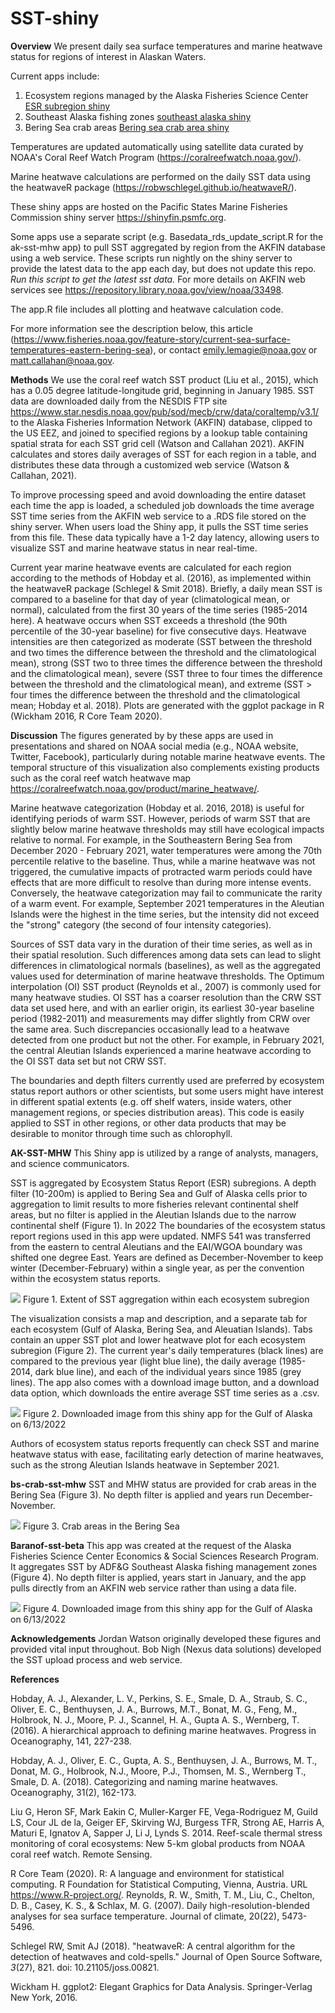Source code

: # SST-shiny

**Overview** 
We present daily sea surface temperatures and marine heatwave status for regions of interest in Alaskan Waters. 

Current apps include:
1. Ecosystem regions managed by the Alaska Fisheries Science Center [ESR subregion  shiny](https://shinyfin.psmfc.org/ak-sst-mhw/)
2. Southeast Alaska fishing zones [southeast alaska shiny](https://shinyfin.psmfc.org/baranof-sst-beta/)
3. Bering Sea crab areas [Bering sea crab area shiny](https://shinyfin.psmfc.org/bs-crab-avg-sst/)

Temperatures are updated automatically using satellite data curated by NOAA's Coral Reef Watch Program (https://coralreefwatch.noaa.gov/). 

Marine heatwave calculations are performed on the daily SST data using the heatwaveR package (https://robwschlegel.github.io/heatwaveR/).

These shiny apps are hosted on the Pacific States Marine Fisheries Commission shiny server https://shinyfin.psmfc.org.

Some apps use a separate script (e.g. Basedata_rds_update_script.R for the ak-sst-mhw app) to pull SST aggregated by region from the AKFIN database using a web service. These scripts run nightly on the shiny server to provide the latest data to the app each day, but does not update this repo. *Run this script to get the latest sst data.* For more details on AKFIN web services see https://repository.library.noaa.gov/view/noaa/33498.

The app.R file includes all plotting and heatwave calculation code.

For more information see the description below, this article (https://www.fisheries.noaa.gov/feature-story/current-sea-surface-temperatures-eastern-bering-sea), or contact emily.lemagie@noaa.gov or matt.callahan@noaa.gov.


**Methods**
We use the coral reef watch SST product (Liu et al., 2015), which has a 0.05 degree latitude-longitude grid, beginning in January 1985. 
SST data are downloaded daily from the NESDIS FTP site https://www.star.nesdis.noaa.gov/pub/sod/mecb/crw/data/coraltemp/v3.1/ to the Alaska Fisheries Information Network (AKFIN) database, clipped to the US EEZ, and joined to specified regions by a lookup table containing spatial strata for each SST grid cell (Watson and Callahan 2021).
AKFIN calculates and stores daily averages of SST for each region in a table, and distributes these data through a customized web service (Watson & Callahan, 2021).

To improve processing speed and avoid downloading the entire dataset each time the app is loaded, a scheduled job downloads the time average SST time series from the AKFIN web service to a .RDS file stored on the shiny server.
When users load the Shiny app, it pulls the SST time series from this file.
These data typically have a 1-2 day latency, allowing users to visualize SST and marine heatwave status in near real-time.

Current year marine heatwave events are calculated for each region according to the methods of Hobday et al. (2016), as implemented within the heatwaveR package (Schlegel & Smit 2018). 
Briefly, a daily mean SST is compared to a baseline for that day of year (climatological mean, or normal), calculated from the first 30 years of the time series (1985-2014 here). 
A heatwave occurs when SST exceeds a threshold (the 90th percentile of the 30-year baseline) for five consecutive days.
Heatwave intensities are then categorized as moderate (SST between the threshold and two times the difference between the threshold and the climatological mean), strong (SST two to three times the difference between the threshold and the climatological mean), severe (SST three to four times the difference between the threshold and the climatological mean), and extreme (SST > four times the difference between the threshold and the climatological mean; Hobday et al. 2018). 
Plots are generated with the ggplot package in R (Wickham 2016, R Core Team 2020).

**Discussion**
The figures generated by by these apps are used in presentations and shared on NOAA social media (e.g., NOAA website, Twitter, Facebook), particularly during notable marine heatwave events. 
The temporal structure of this visualization also complements existing products such as the coral reef watch heatwave map https://coralreefwatch.noaa.gov/product/marine_heatwave/. 

Marine heatwave categorization (Hobday et al. 2016, 2018) is useful for identifying periods of warm SST. 
However, periods of warm SST that are slightly below marine heatwave thresholds may still have ecological impacts relative to normal. 
For example, in the Southeastern Bering Sea from December 2020 - February 2021, water temperatures were among the 70th percentile relative to the baseline. 
Thus, while a marine heatwave was not triggered, the cumulative impacts of protracted warm periods could have effects that are more difficult to resolve than during more intense events. 
Conversely, the heatwave categorization may fail to communicate the rarity of a warm event. 
For example, September 2021 temperatures in the Aleutian Islands were the highest in the time series, but the intensity did not exceed the "strong" category (the second of four intensity categories).

Sources of SST data vary in the duration of their time series, as well as in their spatial resolution. 
Such differences among data sets can lead to slight differences in climatological normals (baselines), as well as the aggregated values used for determination of marine heatwave thresholds. 
The Optimum interpolation (OI) SST product (Reynolds et al., 2007) is commonly used for many heatwave studies. 
OI SST has a coarser resolution than the CRW SST data set used here, and with an earlier origin, its earliest 30-year baseline period (1982-2011) and measurements may differ slightly from CRW over the same area. 
Such discrepancies occasionally lead to a heatwave detected from one product but not the other. 
For example, in February 2021, the central Aleutian Islands experienced a marine heatwave according to the OI SST data set but not CRW SST.

The boundaries and depth filters currently used are preferred by ecosystem status report authors or other scientists, but some users might have interest in different spatial extents (e.g. off shelf waters, inside waters, other management regions, or species distribution areas).
This code is easily applied to SST in other regions, or other data products that may be desirable to monitor through time such as chlorophyll.

**AK-SST-MHW**
This Shiny app is utilized by a range of analysts, managers, and science communicators.

SST is aggregated by Ecosystem Status Report (ESR) subregions. A depth filter (10-200m) is applied to Bering Sea and Gulf of Alaska cells prior to aggregation to limit results to more fisheries relevant continental shelf areas, but no filter is applied in the Aleutian Islands due to the narrow continental shelf (Figure 1). In 2022 The boundaries of the ecosystem status report regions used in this app were updated. 
NMFS 541 was transferred  from the eastern to central Aleutians and the EAI/WGOA boundary was shifted one degree East. Years are defined as December-November to keep winter (December-February) within a single year, as per the convention within the ecosystem status reports.

![](ak-sst-mhw/Figures/esr_map_depth_filters.png)
Figure 1. Extent of SST aggregation within each ecosystem subregion

The visualization consists a map and description, and a separate tab for each ecosystem (Gulf of Alaska, Bering Sea, and Aleuatian Islands).
Tabs contain an upper SST plot and lower heatwave plot for each ecosystem subregion (Figure 2). 
The current year's daily temperatures (black lines) are compared to the previous year (light blue line), the daily average (1985-2014, dark blue line), and each of the individual years since 1985 (grey lines). The app also comes with a download image button, and a download data option, which downloads the entire average SST time series as a .csv.

![](ak-sst-mhw/Figures/GOA-SST-2022-06-13.png)
Figure 2. Downloaded image from this shiny app for the Gulf of Alaska on 6/13/2022

Authors of ecosystem status reports frequently can check SST and marine heatwave status with ease, facilitating early detection of marine heatwaves, such as the strong Aleutian Islands heatwave in September 2021. 

**bs-crab-sst-mhw**
SST and MHW status are provided for crab areas in the Bering Sea (Figure 3). No depth filter is applied and years run December-November.

![](bs-crab-sst-mhw/www/crab_map.png)
Figure 3. Crab areas in the Bering Sea

**Baranof-sst-beta**
This app was created at the request of the Alaska Fisheries Science Center Economics & Social Sciences Research Program. It aggregates SST by ADF&G Southeast Alaska fishing management zones (Figure 4). No depth filter is applied, years start in January, and the app pulls directly from an AKFIN web service rather than using a data file. 

![](baranof-sst/Figures/map_for_app_no_points.png)
Figure 4. Downloaded image from this shiny app for the Gulf of Alaska on 6/13/2022

**Acknowledgements**
Jordan Watson originally developed these figures and provided vital input throughout. Bob Nigh (Nexus data solutions) developed the SST upload process and web service.

**References**

Hobday, A. J., Alexander, L. V., Perkins, S. E., Smale, D. A., Straub, S. C., Oliver, E. C., Benthuysen, J. A., Burrows, M.T., Bonat, M. G., Feng, M., Holbrook, N. J., Moore, P. J., Scannel, H. A., Gupta A. S.,  Wernberg, T. (2016). A hierarchical approach to defining marine heatwaves. Progress in Oceanography, 141, 227-238.

Hobday, A. J., Oliver, E. C., Gupta, A. S., Benthuysen, J. A., Burrows, M. T., Donat, M. G., Holbrook, N.J., Moore, P.J., Thomsen, M. S., Wernberg T., Smale, D. A. (2018). Categorizing and naming marine heatwaves. Oceanography, 31(2), 162-173.

Liu G, Heron SF, Mark Eakin C, Muller-Karger FE, Vega-Rodriguez M, Guild LS, Cour JL de la, Geiger EF, Skirving WJ, Burgess TFR, Strong AE, Harris A, Maturi E, Ignatov A, Sapper J, Li J, Lynds S. 2014. Reef-scale thermal stress monitoring of coral ecosystems: New 5-km global products from NOAA coral reef watch. Remote Sensing.

R Core Team (2020). R: A language and environment for statistical computing. R Foundation for Statistical Computing, Vienna, Austria. URL https://www.R-project.org/.
Reynolds, R. W., Smith, T. M., Liu, C., Chelton, D. B., Casey, K. S., & Schlax, M. G. (2007). Daily high-resolution-blended analyses for sea surface temperature. Journal of climate, 20(22), 5473-5496.

Schlegel RW, Smit AJ (2018). "heatwaveR: A central algorithm for the detection of heatwaves and cold-spells." Journal of Open Source Software, *3*(27), 821. doi: 10.21105/joss.00821.

Wickham H. ggplot2: Elegant Graphics for Data Analysis. Springer-Verlag New York, 2016.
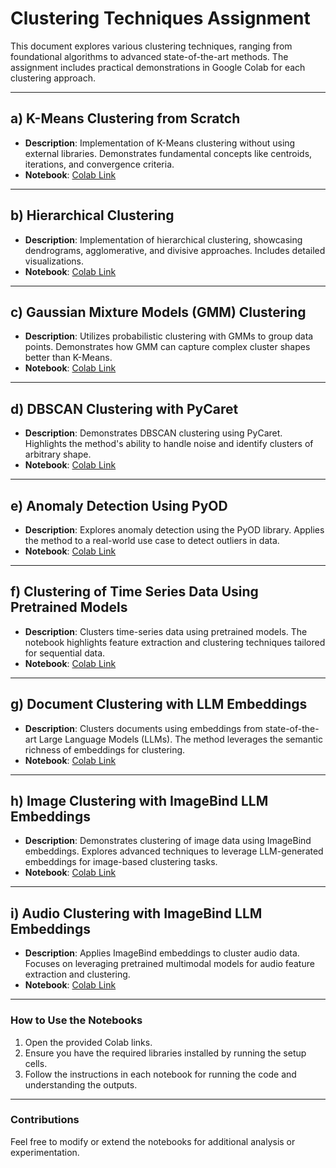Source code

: # **Clustering Techniques Assignment**

This document explores various clustering techniques, ranging from foundational algorithms to advanced state-of-the-art methods. The assignment includes practical demonstrations in Google Colab for each clustering approach.

---

## **a) K-Means Clustering from Scratch**
- **Description**: Implementation of K-Means clustering without using external libraries. Demonstrates fundamental concepts like centroids, iterations, and convergence criteria.
- **Notebook**: [Colab Link](https://colab.research.google.com/drive/1TBntsEYloYaHyY_Omp4fmfc0BsW3hFlK?usp=sharing)

---

## **b) Hierarchical Clustering**
- **Description**: Implementation of hierarchical clustering, showcasing dendrograms, agglomerative, and divisive approaches. Includes detailed visualizations.
- **Notebook**: [Colab Link](https://colab.research.google.com/drive/1QE6LiMakto_bBsDRnBxkYfiCWQXAFnMm?usp=sharing)

---

## **c) Gaussian Mixture Models (GMM) Clustering**
- **Description**: Utilizes probabilistic clustering with GMMs to group data points. Demonstrates how GMM can capture complex cluster shapes better than K-Means.
- **Notebook**: [Colab Link](https://colab.research.google.com/drive/1XkCw87EGKPu9dgo1vrPCT5_m_nTqY1ey?usp=sharing)

---

## **d) DBSCAN Clustering with PyCaret**
- **Description**: Demonstrates DBSCAN clustering using PyCaret. Highlights the method's ability to handle noise and identify clusters of arbitrary shape.
- **Notebook**: [Colab Link](https://colab.research.google.com/drive/1Iyzps256t_MTZmuPk9HtTk3G7Nm-UpF2?usp=sharing)

---

## **e) Anomaly Detection Using PyOD**
- **Description**: Explores anomaly detection using the PyOD library. Applies the method to a real-world use case to detect outliers in data.
- **Notebook**: [Colab Link](https://colab.research.google.com/drive/1nKpdYdnoYcI-9jJQ3j0YqUwz_oOrPEWV?usp=sharing)

---

## **f) Clustering of Time Series Data Using Pretrained Models**
- **Description**: Clusters time-series data using pretrained models. The notebook highlights feature extraction and clustering techniques tailored for sequential data.
- **Notebook**: [Colab Link](https://colab.research.google.com/drive/1rDhhdb07vmMdUWmZ5KuV2D_4liIUBLcQ?usp=sharing)

---

## **g) Document Clustering with LLM Embeddings**
- **Description**: Clusters documents using embeddings from state-of-the-art Large Language Models (LLMs). The method leverages the semantic richness of embeddings for clustering.
- **Notebook**: [Colab Link](https://colab.research.google.com/drive/15lza40TMydi7Kpj25cHOqycFZMh0-OE1?usp=sharing)

---

## **h) Image Clustering with ImageBind LLM Embeddings**
- **Description**: Demonstrates clustering of image data using ImageBind embeddings. Explores advanced techniques to leverage LLM-generated embeddings for image-based clustering tasks.
- **Notebook**: [Colab Link](https://colab.research.google.com/drive/1pNKRG4TP7Rkw_05eWNQJ87aQf1RLj-js?usp=sharing)

---

## **i) Audio Clustering with ImageBind LLM Embeddings**
- **Description**: Applies ImageBind embeddings to cluster audio data. Focuses on leveraging pretrained multimodal models for audio feature extraction and clustering.
- **Notebook**: [Colab Link](https://colab.research.google.com/drive/13NNzZWrv_XEU9QrUfg0-3iwD6QBK5xuk?usp=sharing)

---

### **How to Use the Notebooks**
1. Open the provided Colab links.
2. Ensure you have the required libraries installed by running the setup cells.
3. Follow the instructions in each notebook for running the code and understanding the outputs.

---

### **Contributions**
Feel free to modify or extend the notebooks for additional analysis or experimentation.

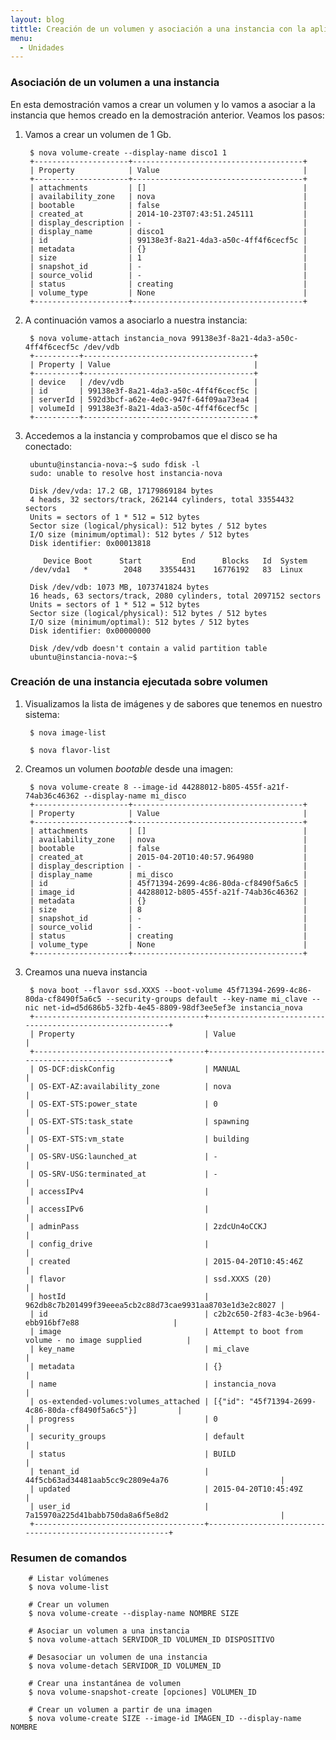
 ```yaml
---
layout: blog
tittle: Creación de un volumen y asociación a una instancia con la aplicación nova
menu:
  - Unidades
---
```


### Asociación de un volumen a una instancia

En esta demostración vamos a crear un volumen y lo vamos a asociar a la instancia que hemos creado en la demostración anterior. Veamos los pasos:

1. Vamos a crear un volumen de 1 Gb.

		$ nova volume-create --display-name disco1 1
		+---------------------+--------------------------------------+
		| Property            | Value                                |
		+---------------------+--------------------------------------+
		| attachments         | []                                   |
		| availability_zone   | nova                                 |
		| bootable            | false                                |
		| created_at          | 2014-10-23T07:43:51.245111           |
		| display_description | -                                    |
		| display_name        | disco1                               |
		| id                  | 99138e3f-8a21-4da3-a50c-4ff4f6cecf5c |
		| metadata            | {}                                   |
		| size                | 1                                    |
		| snapshot_id         | -                                    |
		| source_volid        | -                                    |
		| status              | creating                             |
		| volume_type         | None                                 |
		+---------------------+--------------------------------------+

2. A continuación vamos a asociarlo a nuestra instancia:

		$ nova volume-attach instancia_nova 99138e3f-8a21-4da3-a50c-4ff4f6cecf5c /dev/vdb
		+----------+--------------------------------------+
		| Property | Value                                |
		+----------+--------------------------------------+
		| device   | /dev/vdb                             |
		| id       | 99138e3f-8a21-4da3-a50c-4ff4f6cecf5c |
		| serverId | 592d3bcf-a62e-4e0c-947f-64f09aa73ea4 |
		| volumeId | 99138e3f-8a21-4da3-a50c-4ff4f6cecf5c |
		+----------+--------------------------------------+

3. Accedemos a la instancia y comprobamos que el disco se ha conectado:

		ubuntu@instancia-nova:~$ sudo fdisk -l
		sudo: unable to resolve host instancia-nova		

		Disk /dev/vda: 17.2 GB, 17179869184 bytes
		4 heads, 32 sectors/track, 262144 cylinders, total 33554432 sectors
		Units = sectors of 1 * 512 = 512 bytes
		Sector size (logical/physical): 512 bytes / 512 bytes
		I/O size (minimum/optimal): 512 bytes / 512 bytes
		Disk identifier: 0x00013818		

		   Device Boot      Start         End      Blocks   Id  System
		/dev/vda1   *        2048    33554431    16776192   83  Linux		

		Disk /dev/vdb: 1073 MB, 1073741824 bytes
		16 heads, 63 sectors/track, 2080 cylinders, total 2097152 sectors
		Units = sectors of 1 * 512 = 512 bytes
		Sector size (logical/physical): 512 bytes / 512 bytes
		I/O size (minimum/optimal): 512 bytes / 512 bytes
		Disk identifier: 0x00000000		

		Disk /dev/vdb doesn't contain a valid partition table
		ubuntu@instancia-nova:~$ 

### Creación de una instancia ejecutada sobre volumen

1. Visualizamos la lista de imágenes y de sabores que tenemos en nuestro sistema:

		$ nova image-list

		$ nova flavor-list

2. Creamos un volumen *bootable* desde una imagen:

		$ nova volume-create 8 --image-id 44288012-b805-455f-a21f-74ab36c46362 --display-name mi_disco
		+---------------------+--------------------------------------+
		| Property            | Value                                |
		+---------------------+--------------------------------------+
		| attachments         | []                                   |
		| availability_zone   | nova                                 |
		| bootable            | false                                |
		| created_at          | 2015-04-20T10:40:57.964980           |
		| display_description | -                                    |
		| display_name        | mi_disco                             |
		| id                  | 45f71394-2699-4c86-80da-cf8490f5a6c5 |
		| image_id            | 44288012-b805-455f-a21f-74ab36c46362 |
		| metadata            | {}                                   |
		| size                | 8                                    |
		| snapshot_id         | -                                    |
		| source_volid        | -                                    |
		| status              | creating                             |
		| volume_type         | None                                 |
		+---------------------+--------------------------------------+


		

3. Creamos una nueva instancia

		$ nova boot --flavor ssd.XXXS --boot-volume 45f71394-2699-4c86-80da-cf8490f5a6c5 --security-groups default --key-name mi_clave --nic net-id=d5d686b5-32fb-4e45-8809-98df3ee5ef3e instancia_nova
		+--------------------------------------+----------------------------------------------------------+
		| Property                             | Value                                                    |
		+--------------------------------------+----------------------------------------------------------+
		| OS-DCF:diskConfig                    | MANUAL                                                   |
		| OS-EXT-AZ:availability_zone          | nova                                                     |
		| OS-EXT-STS:power_state               | 0                                                        |
		| OS-EXT-STS:task_state                | spawning                                                 |
		| OS-EXT-STS:vm_state                  | building                                                 |
		| OS-SRV-USG:launched_at               | -                                                        |
		| OS-SRV-USG:terminated_at             | -                                                        |
		| accessIPv4                           |                                                          |
		| accessIPv6                           |                                                          |
		| adminPass                            | 2zdcUn4oCCKJ                                             |
		| config_drive                         |                                                          |
		| created                              | 2015-04-20T10:45:46Z                                     |
		| flavor                               | ssd.XXXS (20)                                            |
		| hostId                               | 962db8c7b201499f39eeea5cb2c88d73cae9931aa8703e1d3e2c8027 |
		| id                                   | c2b2c650-2f83-4c3e-b964-ebb916bf7e88                     |
		| image                                | Attempt to boot from volume - no image supplied          |
		| key_name                             | mi_clave                                                 |
		| metadata                             | {}                                                       |
		| name                                 | instancia_nova                                           |
		| os-extended-volumes:volumes_attached | [{"id": "45f71394-2699-4c86-80da-cf8490f5a6c5"}]         |
		| progress                             | 0                                                        |
		| security_groups                      | default                                                  |
		| status                               | BUILD                                                    |
		| tenant_id                            | 44f5cb63ad34481aab5cc9c2809e4a76                         |
		| updated                              | 2015-04-20T10:45:49Z                                     |
		| user_id                              | 7a15970a225d41babb750da8a6f5e8d2                         |
		+--------------------------------------+----------------------------------------------------------+


### Resumen de comandos

		# Listar volúmenes
		$ nova volume-list		

		# Crear un volumen
		$ nova volume-create --display-name NOMBRE SIZE		

		# Asociar un volumen a una instancia
		$ nova volume-attach SERVIDOR_ID VOLUMEN_ID DISPOSITIVO		

		# Desasociar un volumen de una instancia
		$ nova volume-detach SERVIDOR_ID VOLUMEN_ID		

		# Crear una instantánea de volumen
		$ nova volume-snapshot-create [opciones] VOLUMEN_ID

		# Crear un volumen a partir de una imagen
		$ nova volume-create SIZE --image-id IMAGEN_ID --display-name NOMBRE


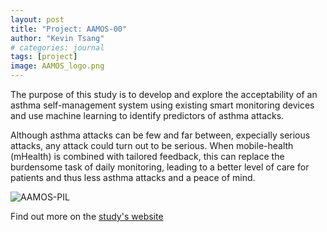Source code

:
```yaml
---
layout: post
title: "Project: AAMOS-00"
author: "Kevin Tsang"
# categories: journal
tags: [project]
image: AAMOS_logo.png
---
```


The purpose of this study is to develop and explore the acceptability of an asthma self-management system using existing smart monitoring devices and use machine learning to identify predictors of asthma attacks.

Although asthma attacks can be few and far between, expecially serious attacks, any attack could turn out to be serious. When mobile-health (mHealth) is combined with tailored feedback, this can replace the burdensome task of daily monitoring, leading to a better level of care for patients and thus less asthma attacks and a peace of mind.

![AAMOS-PIL](AAMOS-00_Patient_Information_Leaflet.jpg)

Find out more on the [study's website](https://www.ed.ac.uk/usher/aukcar/knowledge-hub/projects/aamos-00)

________________

* _WORK TASK_:
Give back exactly the lines from the opening of the listing through the line holding "SST data are", both ends included, with every picture omitted.

* _RESPONSE_:
Source code

: # SST-shiny

**Overview** 
We present daily sea surface temperatures and marine heatwave status for regions of interest in Alaskan Waters. 

Current apps include:
1. Ecosystem regions managed by the Alaska Fisheries Science Center [ESR subregion  shiny](https://shinyfin.psmfc.org/ak-sst-mhw/)
2. Southeast Alaska fishing zones [southeast alaska shiny](https://shinyfin.psmfc.org/baranof-sst-beta/)
3. Bering Sea crab areas [Bering sea crab area shiny](https://shinyfin.psmfc.org/bs-crab-avg-sst/)

Temperatures are updated automatically using satellite data curated by NOAA's Coral Reef Watch Program (https://coralreefwatch.noaa.gov/). 

Marine heatwave calculations are performed on the daily SST data using the heatwaveR package (https://robwschlegel.github.io/heatwaveR/).

These shiny apps are hosted on the Pacific States Marine Fisheries Commission shiny server https://shinyfin.psmfc.org.

Some apps use a separate script (e.g. Basedata_rds_update_script.R for the ak-sst-mhw app) to pull SST aggregated by region from the AKFIN database using a web service. These scripts run nightly on the shiny server to provide the latest data to the app each day, but does not update this repo. *Run this script to get the latest sst data.* For more details on AKFIN web services see https://repository.library.noaa.gov/view/noaa/33498.

The app.R file includes all plotting and heatwave calculation code.

For more information see the description below, this article (https://www.fisheries.noaa.gov/feature-story/current-sea-surface-temperatures-eastern-bering-sea), or contact emily.lemagie@noaa.gov or matt.callahan@noaa.gov.


**Methods**
We use the coral reef watch SST product (Liu et al., 2015), which has a 0.05 degree latitude-longitude grid, beginning in January 1985. 
SST data are downloaded daily from the NESDIS FTP site https://www.star.nesdis.noaa.gov/pub/sod/mecb/crw/data/coraltemp/v3.1/ to the Alaska Fisheries Information Network (AKFIN) database, clipped to the US EEZ, and joined to specified regions by a lookup table containing spatial strata for each SST grid cell (Watson and Callahan 2021).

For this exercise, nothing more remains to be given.